[Date Prev][Date Next][Thread Prev][Thread Next][Date Index][Thread Index]
Re: [Qemu-devel] [PATCH] char: kick main loop after adding a watch
From: |
Paolo Bonzini |
Subject: |
Re: [Qemu-devel] [PATCH] char: kick main loop after adding a watch |
Date: |
Fri, 31 Mar 2017 18:53:56 +0200 |
User-agent: |
Mozilla/5.0 (X11; Linux x86_64; rv:45.0) Gecko/20100101 Thunderbird/45.7.0 |
On 31/03/2017 18:43, Stefan Hajnoczi wrote:
> The ISA serial port device's output can hang when the pipe on stdout
> becomes full. This is a race condition where the vcpu thread executing
> serial emulation code adds a watch on stdout while the main loop thread
> is blocked in ppoll(2). If no timer or other event wakes up the main
> loop, there will be no further output from the serial device even when
> the pipe becomes writable.
>
> Richard W. M. Jones was able to reproduce the hang on recent versions of
> guestfs-tools-c and libglib2 on Fedora 26 hosts.
>
> This patch kicks the main loop so the next iteration invokes ppoll(2)
> with the watch fd.
>
> Bugzilla: https://bugzilla.redhat.com/show_bug.cgi?id=1435432
> Reported-by: Richard W. M. Jones <address@hidden>
> Tested-by: Richard W. M. Jones <address@hidden>
> Signed-off-by: Stefan Hajnoczi <address@hidden>
> ---
> chardev/char.c | 5 +++++
> 1 file changed, 5 insertions(+)
>
> diff --git a/chardev/char.c b/chardev/char.c
> index 3df1163..6c99c34 100644
> --- a/chardev/char.c
> +++ b/chardev/char.c
> @@ -1059,6 +1059,11 @@ guint qemu_chr_fe_add_watch(CharBackend *be,
> GIOCondition cond,
> tag = g_source_attach(src, NULL);
> g_source_unref(src);
>
> + /* The main loop may be in blocked waiting on events in another thread.

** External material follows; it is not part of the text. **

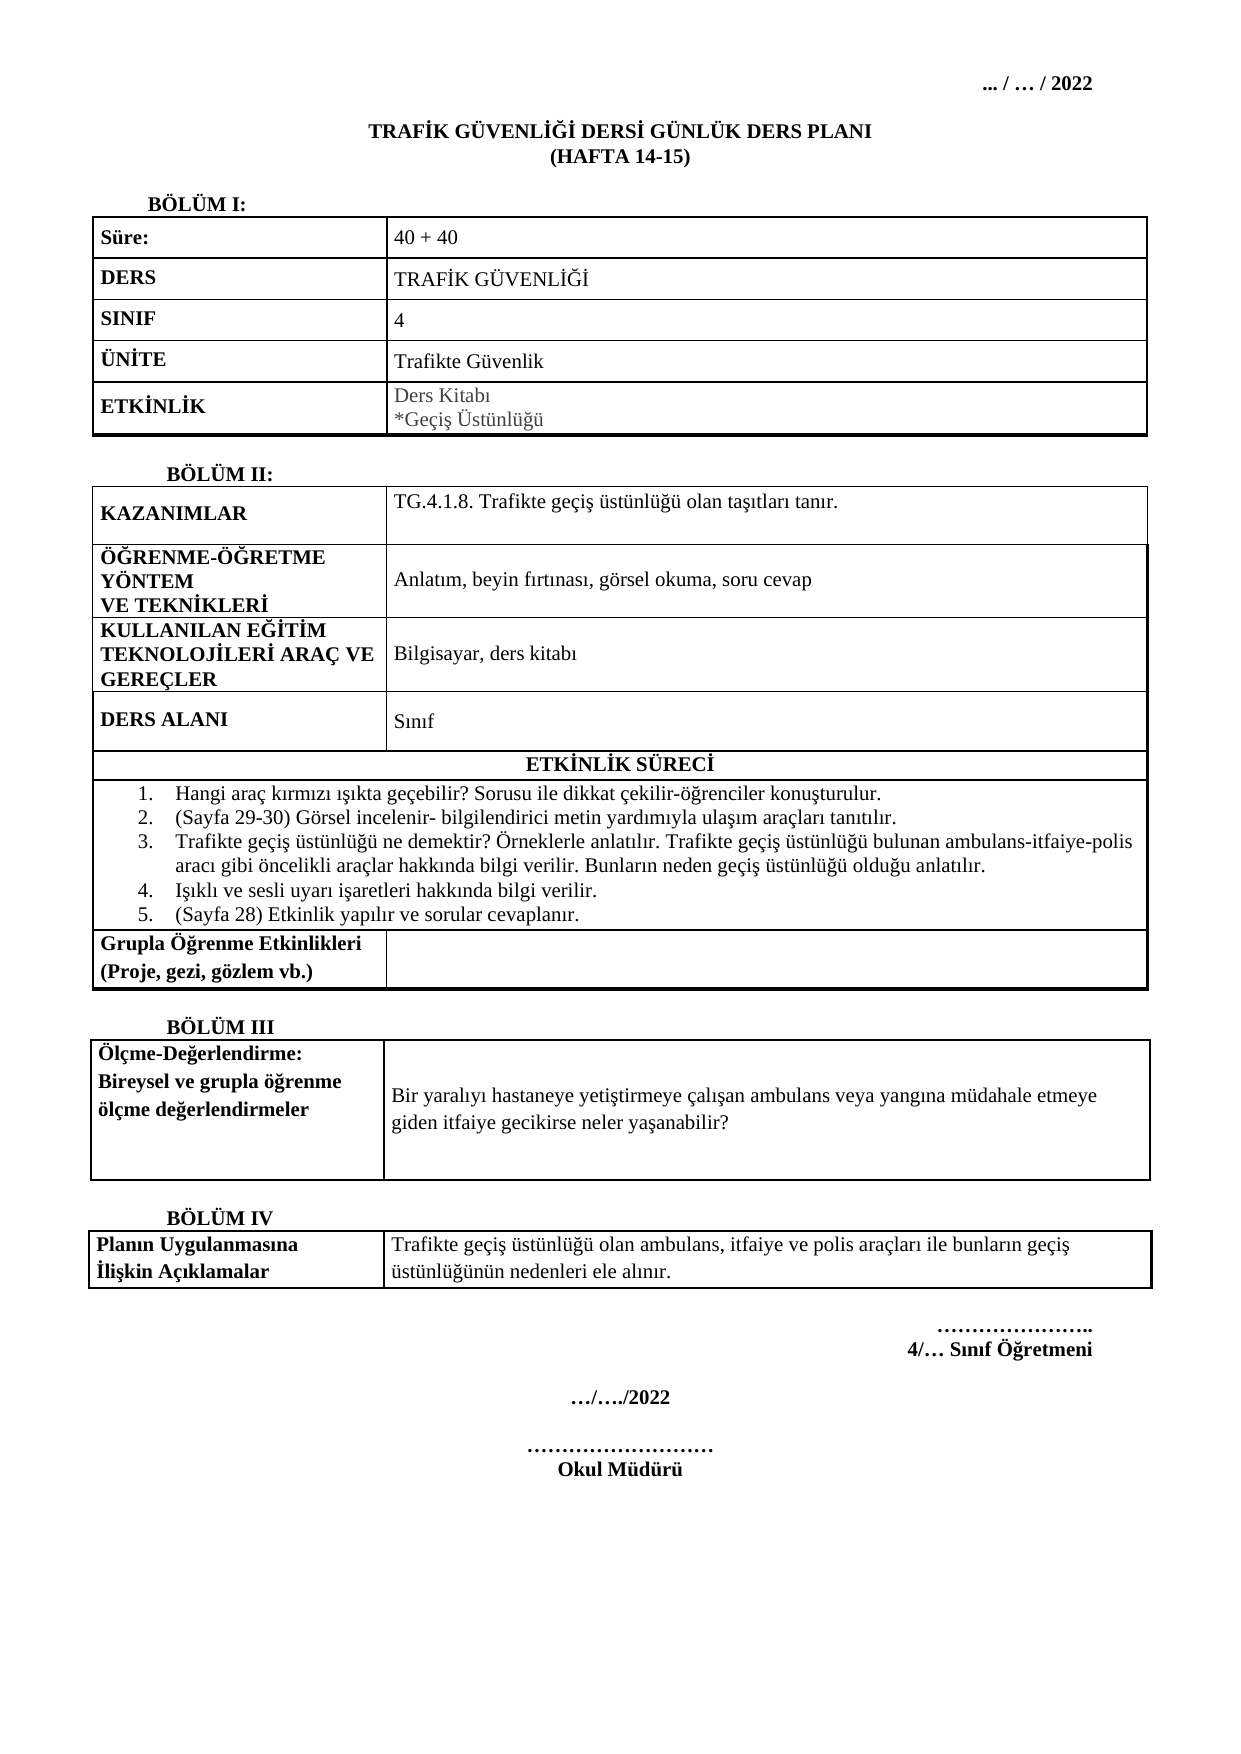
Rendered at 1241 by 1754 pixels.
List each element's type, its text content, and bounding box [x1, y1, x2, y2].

> + * Kick it so the new watch will be added.
> + */
> + qemu_notify_event();
> +
> return tag;
> }
>
>
Thanks for looking at this, I was quite stuck and now I understand
what's going on. However, I don't believe your patch is the right
solution.
According to Richard's bisection, the bug was introduced by the patch
at https://bug761102.bugzilla-attachments.gnome.org/attachment.cgi?id=319699.
The g_wakeup_signal that is removed (actually made conditional) in that
patch is doing exactly the same thing as qemu_notify_event, which is
fishy... It would still be a QEMU bug according to the theory below but,
depending on how they handle backwards-compatibility, they might
consider undoing this change.
glib is expecting QEMU to use g_main_context_acquire around accesses to
GMainContext. However QEMU is not doing that, instead it is taking its
own mutex. So we should add g_main_context_acquire and
g_main_context_release in the two implementations of
os_host_main_loop_wait; these should undo the effect of Frediano's
glib patch.
In all fairness, the docs do say "You must be the owner of a context
before you can call g_main_context_prepare(), g_main_context_query(),
g_main_context_check(), g_main_context_dispatch()". However, it has
worked until now and the documentation does not say exactly why that
is necessary.
Paolo